**Stated task**
Format the lines of every record below as a numbered list, leaving out any blank lines.

________

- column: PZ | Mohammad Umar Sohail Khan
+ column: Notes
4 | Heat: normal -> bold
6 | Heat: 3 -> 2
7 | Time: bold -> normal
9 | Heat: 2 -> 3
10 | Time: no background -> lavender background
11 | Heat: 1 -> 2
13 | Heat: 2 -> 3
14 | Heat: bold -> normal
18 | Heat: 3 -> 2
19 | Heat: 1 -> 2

________

**Exercise answer**
1. - column: PZ | Mohammad Umar Sohail Khan
2. + column: Notes
3. 4 | Heat: normal -> bold
4. 6 | Heat: 3 -> 2
5. 7 | Time: bold -> normal
6. 9 | Heat: 2 -> 3
7. 10 | Time: no background -> lavender background
8. 11 | Heat: 1 -> 2
9. 13 | Heat: 2 -> 3
10. 14 | Heat: bold -> normal
11. 18 | Heat: 3 -> 2
12. 19 | Heat: 1 -> 2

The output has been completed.